The Stuart Hall ProjectCultureCinemaMovie reviews
Every one of the 103 minutes of this film is totally immersive and captivating, proving award-winning director John Akomfrah as a master of cinematic collage. The Stuart Hall Project takes the audience on a journey through the eponymous Hall’s childhood and growth – both physical and social. The Jamaican-born, Oxford-educated cultural theorist has been torn between his varying backgrounds throughout his life. He tenderly describes how it felt to be cast out in the only place that he truly considered home.
Akomfrah’s huge admiration for Hall shows in every image of the man, in each carefully chosen anecdotal scene from the archives, and most of all in the beautiful tracks played by Miles Davis – of whom Hall is a great fan. In fact, Akomfrah includes a speech by Hall early on in the film, in which the theorist describes Davis as having put a finger on his soul in a way that no other music had done before.
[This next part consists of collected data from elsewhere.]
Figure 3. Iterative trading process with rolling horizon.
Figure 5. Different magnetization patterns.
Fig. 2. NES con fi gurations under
As well as documenting monumental events in the post WWII world (including Cuba, Northern Ireland, Paris, Germany and Vietnam), the film shows the intrinsic stages in Hall’s own life on a microcosmic level. Although raised in Jamaica, he grew up in Britain, co-founding the New Left Review and becoming a key social figure.
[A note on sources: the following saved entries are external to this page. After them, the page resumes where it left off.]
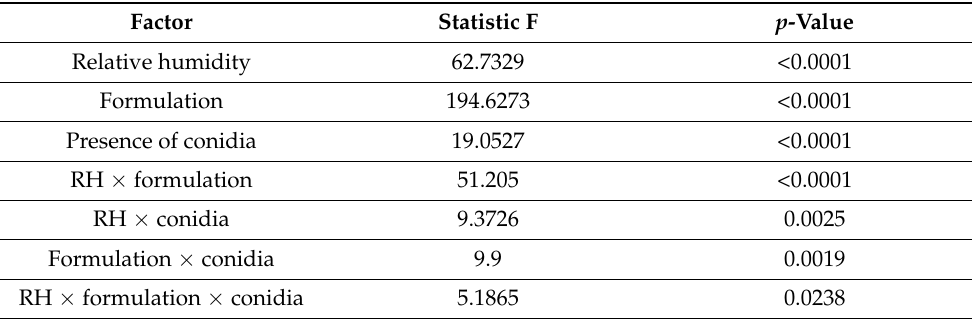
Table 3. Statistical significance of the effect of all fixed variables and their interactions on mortality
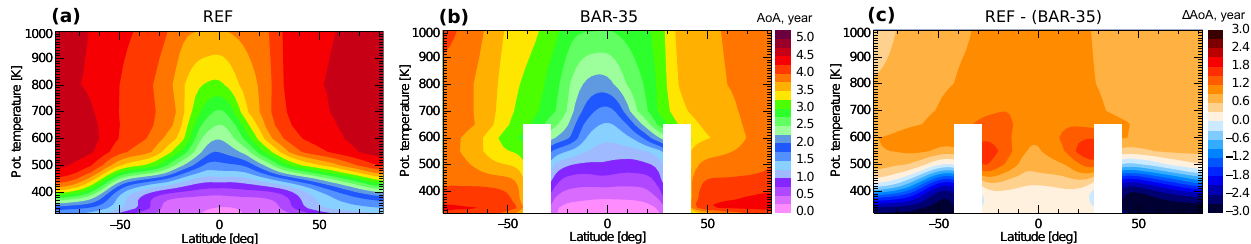
Figure 7. Zonal mean age of air distributions for 2011. Shown data are from the CLaMS reference simulation (a) and from the sensitivity simulation with barriers along latitude circles at 35 ◦ N/S (b) and the absolute difference between them (c) . Transport barriers are set between the Earth’s surface and the 600K potential temperature levels and are represented in white.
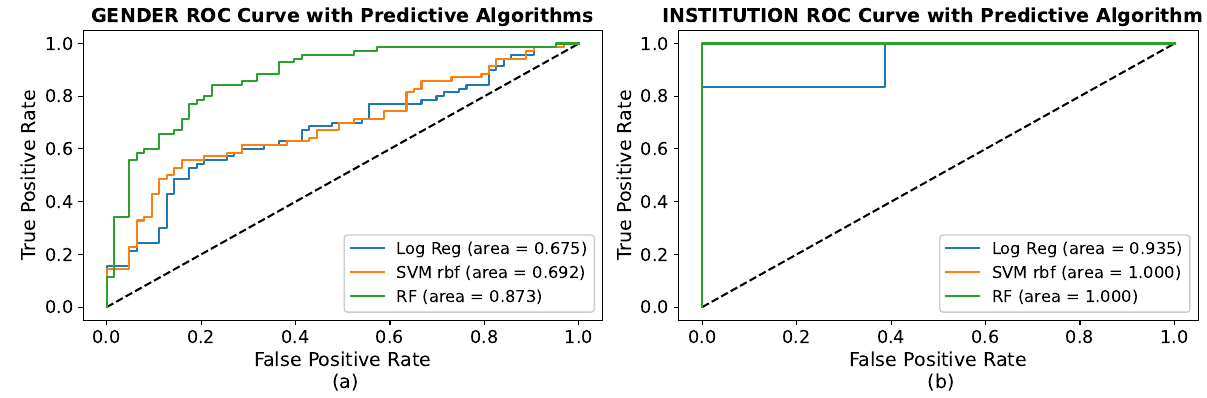
Figure 10. ROC analysis of: ( a ) Gender Identification; ( b ) Institution Identification. Figure 11 compares the performance metrics of applied algorithms for student’s gender prediction. The blue bins represent the performance of classifiers (LR, RF, and R-SVM) before applying GB feature selection. The green bins reflect the performance of classifiers after applying the GB algorithm. It can be seen that GB does not impact the accuracy of RF but enhances the accuracies of LR and R-SVM by 1%. The highest gender prediction accuracy of 98% has been attained with the help of GB incorporating an RF classifier, which is also a significant improvement in the previous research [32]. Our gender predictive model enhanced the accuracy by 8.6%. Furthermore, each classifier’s MCC, Precision, and F-score have also been improved with the GB feature selection approach for the gender prediction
In a relatively short period, this film bombards the audience with a mammoth amount of information – however it does not come across like a history lesson, more an education on Hall and what has shaped him, his views and theories. Intertwined with touching home videos and family album snaps, this film is a must-see.
The Stuart Hall Project is released in selected cinemas on 6th September 2013.